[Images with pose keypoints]

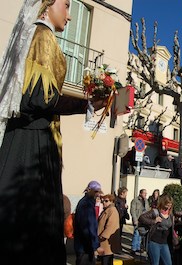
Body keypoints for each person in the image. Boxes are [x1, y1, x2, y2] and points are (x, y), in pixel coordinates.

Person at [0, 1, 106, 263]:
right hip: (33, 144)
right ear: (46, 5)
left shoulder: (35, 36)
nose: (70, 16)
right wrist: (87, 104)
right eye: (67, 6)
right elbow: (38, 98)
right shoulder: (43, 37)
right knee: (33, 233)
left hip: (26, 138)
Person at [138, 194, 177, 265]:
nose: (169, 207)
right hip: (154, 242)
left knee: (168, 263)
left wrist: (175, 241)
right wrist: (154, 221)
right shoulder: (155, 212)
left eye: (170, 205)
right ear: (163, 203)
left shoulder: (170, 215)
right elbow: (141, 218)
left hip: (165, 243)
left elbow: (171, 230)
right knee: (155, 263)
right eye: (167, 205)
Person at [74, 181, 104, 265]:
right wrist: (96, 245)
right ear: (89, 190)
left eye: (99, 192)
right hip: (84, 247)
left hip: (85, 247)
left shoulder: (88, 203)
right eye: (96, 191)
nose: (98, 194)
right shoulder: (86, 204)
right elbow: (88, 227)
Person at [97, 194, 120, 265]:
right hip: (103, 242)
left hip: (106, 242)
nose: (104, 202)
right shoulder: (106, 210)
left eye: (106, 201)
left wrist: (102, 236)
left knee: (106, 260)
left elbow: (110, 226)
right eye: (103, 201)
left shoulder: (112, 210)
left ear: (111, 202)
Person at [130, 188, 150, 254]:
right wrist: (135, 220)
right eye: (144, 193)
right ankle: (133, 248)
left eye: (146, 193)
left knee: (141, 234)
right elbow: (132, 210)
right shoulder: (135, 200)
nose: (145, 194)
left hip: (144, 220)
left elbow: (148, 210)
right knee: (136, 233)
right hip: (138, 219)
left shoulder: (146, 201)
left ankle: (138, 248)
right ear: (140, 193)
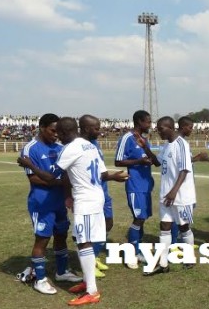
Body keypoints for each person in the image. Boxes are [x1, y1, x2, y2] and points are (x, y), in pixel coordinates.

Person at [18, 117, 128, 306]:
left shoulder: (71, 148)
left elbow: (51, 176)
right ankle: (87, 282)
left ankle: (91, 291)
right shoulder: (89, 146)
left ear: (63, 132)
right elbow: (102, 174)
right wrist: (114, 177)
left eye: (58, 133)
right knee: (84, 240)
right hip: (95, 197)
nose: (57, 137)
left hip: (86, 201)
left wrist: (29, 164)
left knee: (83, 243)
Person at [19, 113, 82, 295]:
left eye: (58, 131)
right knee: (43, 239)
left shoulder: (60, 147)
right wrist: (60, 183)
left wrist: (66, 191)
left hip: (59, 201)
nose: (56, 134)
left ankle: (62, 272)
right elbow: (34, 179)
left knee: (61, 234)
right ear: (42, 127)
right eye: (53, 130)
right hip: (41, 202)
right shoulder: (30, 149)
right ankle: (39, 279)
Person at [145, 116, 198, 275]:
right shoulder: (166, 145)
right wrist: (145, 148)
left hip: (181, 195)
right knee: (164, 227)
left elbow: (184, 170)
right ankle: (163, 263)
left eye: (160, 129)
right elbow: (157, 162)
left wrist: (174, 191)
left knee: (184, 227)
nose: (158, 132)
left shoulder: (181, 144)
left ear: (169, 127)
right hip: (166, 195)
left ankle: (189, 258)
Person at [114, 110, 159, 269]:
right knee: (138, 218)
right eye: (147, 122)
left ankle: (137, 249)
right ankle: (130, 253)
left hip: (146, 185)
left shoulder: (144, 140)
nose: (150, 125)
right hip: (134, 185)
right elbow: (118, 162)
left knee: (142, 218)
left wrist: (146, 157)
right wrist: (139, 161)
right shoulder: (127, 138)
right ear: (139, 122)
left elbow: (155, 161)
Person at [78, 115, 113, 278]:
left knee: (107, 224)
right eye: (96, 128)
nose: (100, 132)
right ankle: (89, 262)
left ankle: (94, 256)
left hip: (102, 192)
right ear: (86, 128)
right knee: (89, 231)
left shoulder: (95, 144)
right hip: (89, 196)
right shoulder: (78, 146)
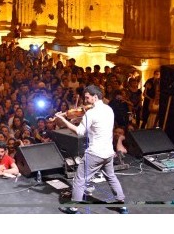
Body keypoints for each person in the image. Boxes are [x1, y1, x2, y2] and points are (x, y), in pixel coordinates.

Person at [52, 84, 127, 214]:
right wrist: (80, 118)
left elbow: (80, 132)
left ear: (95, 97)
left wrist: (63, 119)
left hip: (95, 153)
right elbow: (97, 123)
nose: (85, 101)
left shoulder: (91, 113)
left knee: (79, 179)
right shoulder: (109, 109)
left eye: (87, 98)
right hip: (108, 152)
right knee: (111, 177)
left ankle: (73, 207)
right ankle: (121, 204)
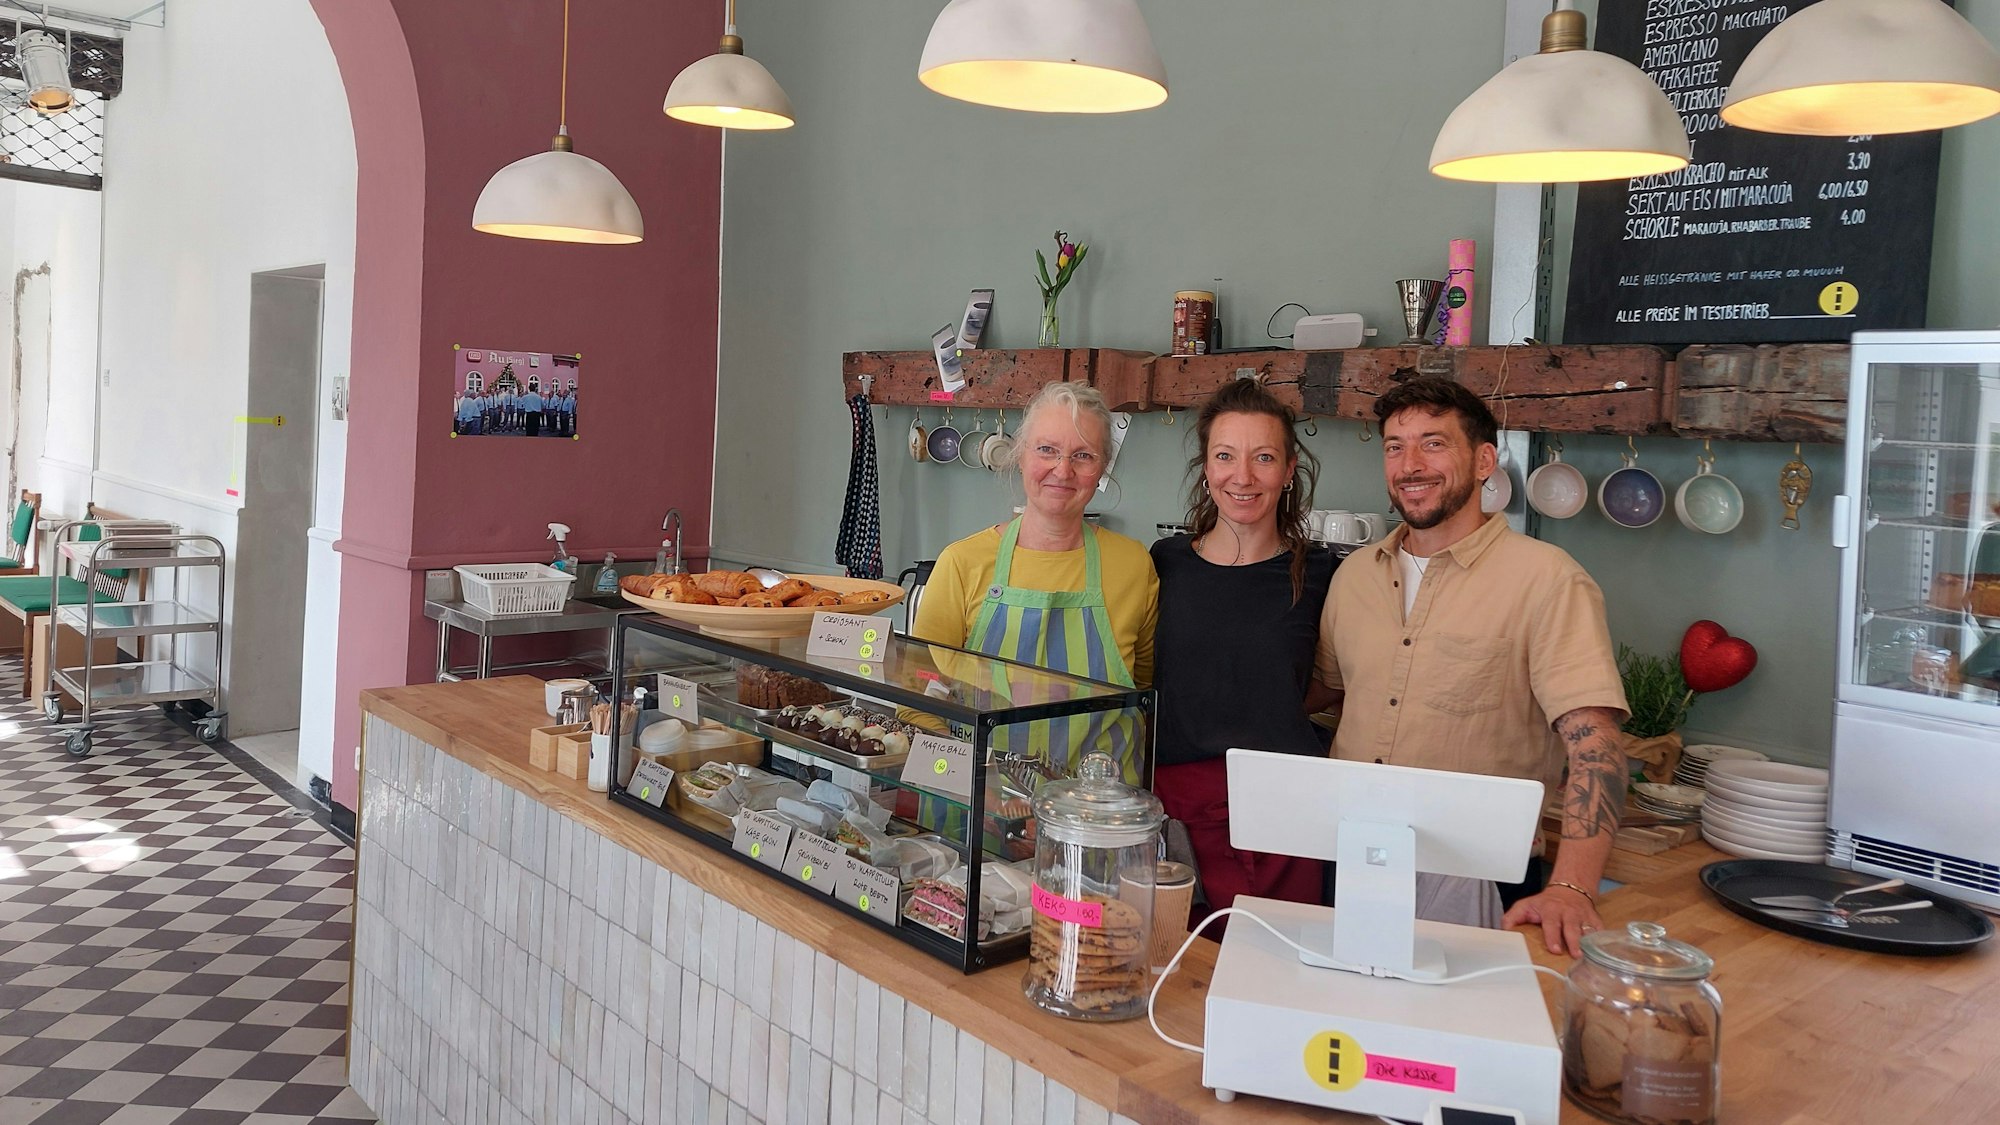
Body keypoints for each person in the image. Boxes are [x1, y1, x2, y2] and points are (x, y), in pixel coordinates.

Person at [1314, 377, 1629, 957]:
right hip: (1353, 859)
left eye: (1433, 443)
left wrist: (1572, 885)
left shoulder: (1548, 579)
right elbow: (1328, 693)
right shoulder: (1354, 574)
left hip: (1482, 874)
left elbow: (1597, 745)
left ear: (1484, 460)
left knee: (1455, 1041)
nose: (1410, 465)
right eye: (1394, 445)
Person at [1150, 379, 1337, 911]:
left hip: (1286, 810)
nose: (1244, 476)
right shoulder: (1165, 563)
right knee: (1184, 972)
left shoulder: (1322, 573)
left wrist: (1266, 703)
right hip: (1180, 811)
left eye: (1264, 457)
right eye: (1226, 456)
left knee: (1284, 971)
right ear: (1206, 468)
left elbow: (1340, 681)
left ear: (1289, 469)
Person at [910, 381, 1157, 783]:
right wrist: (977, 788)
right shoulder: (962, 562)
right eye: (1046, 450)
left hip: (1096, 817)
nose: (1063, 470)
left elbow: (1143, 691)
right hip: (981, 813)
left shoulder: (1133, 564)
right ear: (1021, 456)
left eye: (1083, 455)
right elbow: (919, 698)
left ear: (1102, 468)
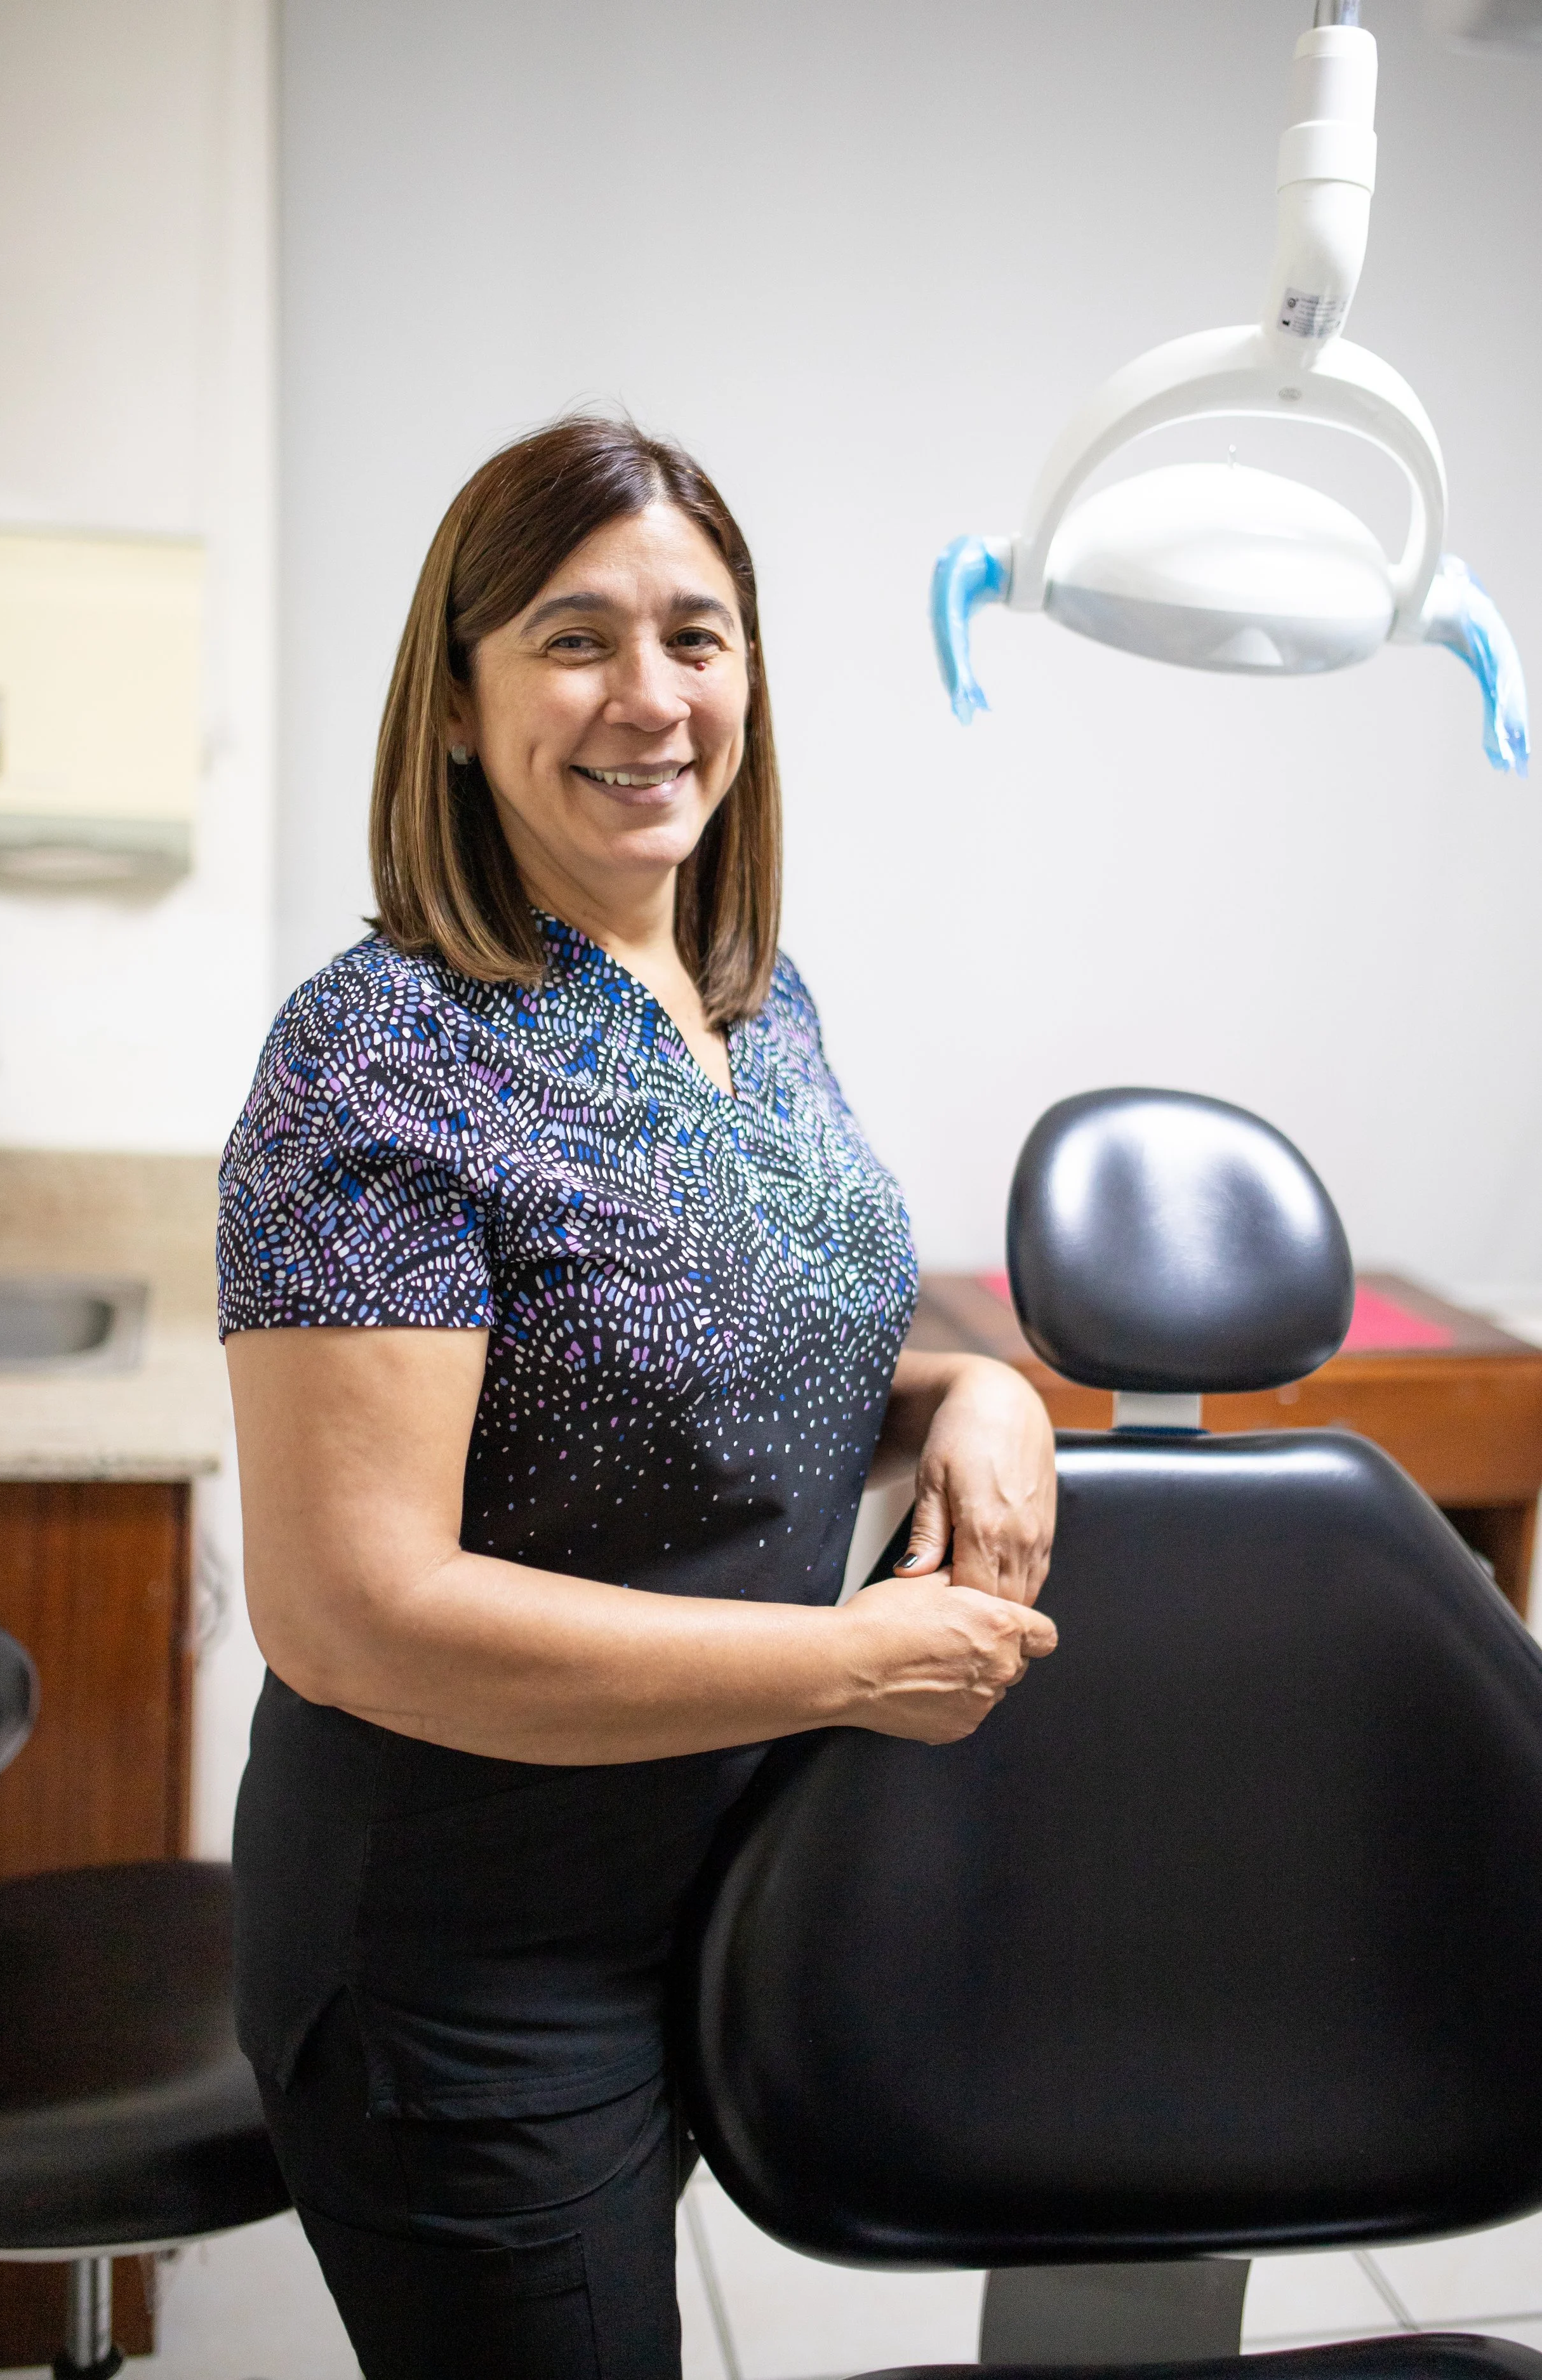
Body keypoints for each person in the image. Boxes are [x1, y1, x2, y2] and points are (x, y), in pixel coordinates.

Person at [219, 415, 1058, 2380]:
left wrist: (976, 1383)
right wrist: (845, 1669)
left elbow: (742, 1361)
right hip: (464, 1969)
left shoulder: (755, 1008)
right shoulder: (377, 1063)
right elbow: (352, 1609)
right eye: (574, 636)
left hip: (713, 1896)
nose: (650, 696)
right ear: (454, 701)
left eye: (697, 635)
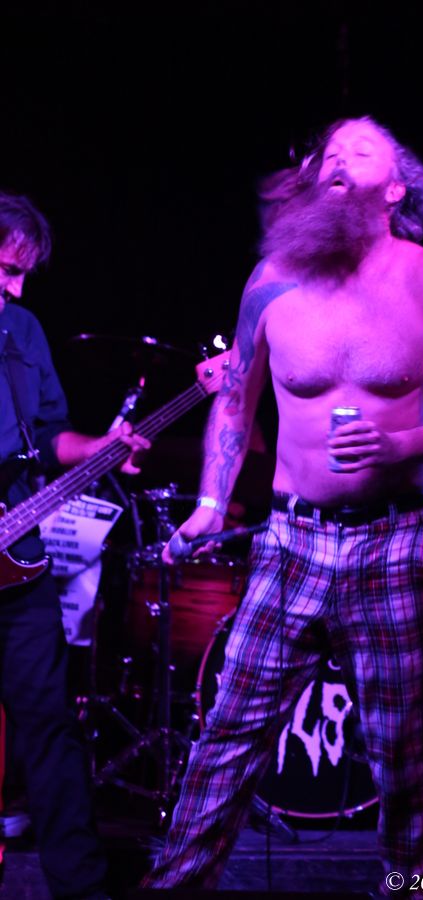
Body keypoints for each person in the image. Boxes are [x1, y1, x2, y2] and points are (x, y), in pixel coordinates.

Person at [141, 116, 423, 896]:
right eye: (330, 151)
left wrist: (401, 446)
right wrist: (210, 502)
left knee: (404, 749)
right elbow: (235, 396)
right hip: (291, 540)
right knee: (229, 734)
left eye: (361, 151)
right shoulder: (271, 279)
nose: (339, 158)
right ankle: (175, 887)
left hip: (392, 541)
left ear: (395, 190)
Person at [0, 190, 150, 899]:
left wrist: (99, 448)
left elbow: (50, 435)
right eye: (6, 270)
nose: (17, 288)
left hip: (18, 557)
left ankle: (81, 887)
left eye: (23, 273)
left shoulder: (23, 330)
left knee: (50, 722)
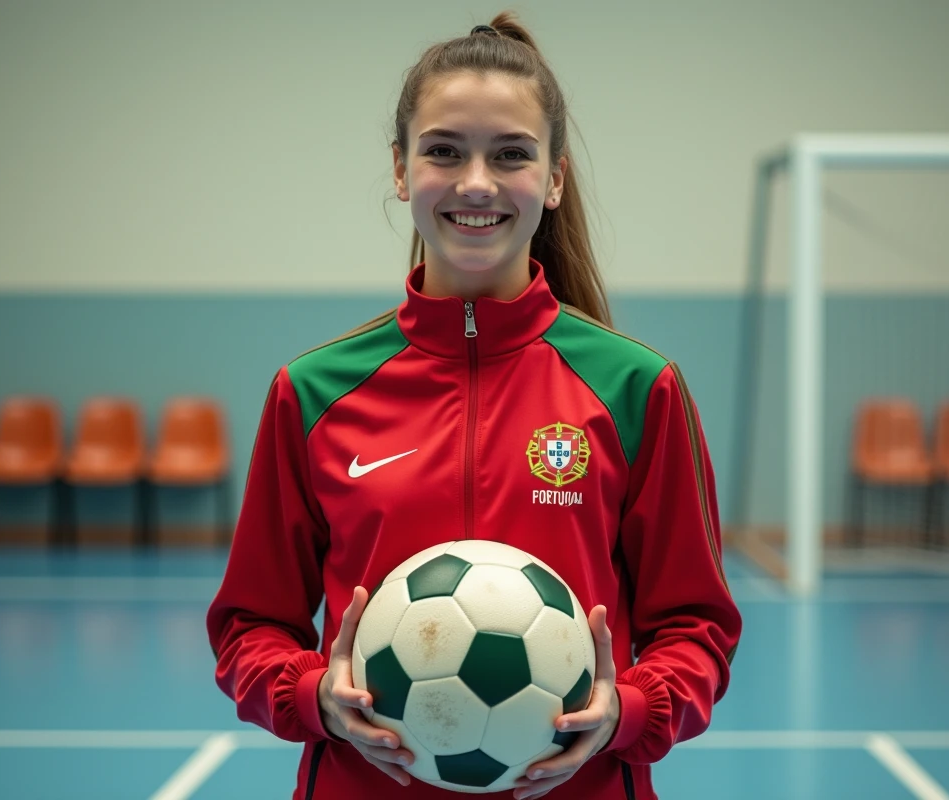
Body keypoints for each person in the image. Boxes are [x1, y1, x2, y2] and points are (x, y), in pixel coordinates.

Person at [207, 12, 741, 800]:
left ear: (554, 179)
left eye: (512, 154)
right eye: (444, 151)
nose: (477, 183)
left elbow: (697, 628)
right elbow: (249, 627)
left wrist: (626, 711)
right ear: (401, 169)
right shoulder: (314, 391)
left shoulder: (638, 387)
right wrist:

## TO DO
When you reach the line that has "left elbow: (110, 226)" in the data above, start repeating lines exactly, and stop after the line that has "right elbow: (102, 174)"; pictures stay out.

## RESPONSE
left elbow: (110, 226)
right eye: (103, 201)
left shoulder: (112, 210)
left ear: (111, 202)
Person at [130, 188, 150, 254]:
right wrist: (135, 220)
right eye: (144, 193)
right ankle: (133, 248)
left eye: (146, 193)
left knee: (141, 234)
right elbow: (132, 210)
right shoulder: (135, 200)
nose: (145, 194)
left hip: (144, 220)
left elbow: (148, 210)
right knee: (136, 233)
right hip: (138, 219)
left shoulder: (146, 201)
left ankle: (138, 248)
right ear: (140, 193)
Body keypoints for each person in the image. Boxes are [x1, y1, x2, y2] and points are (x, y), in pixel coordinates.

Person at [18, 117, 128, 306]:
left shoulder: (71, 148)
left elbow: (51, 176)
right ankle: (87, 282)
left ankle: (91, 291)
right shoulder: (89, 146)
left ear: (63, 132)
right elbow: (102, 174)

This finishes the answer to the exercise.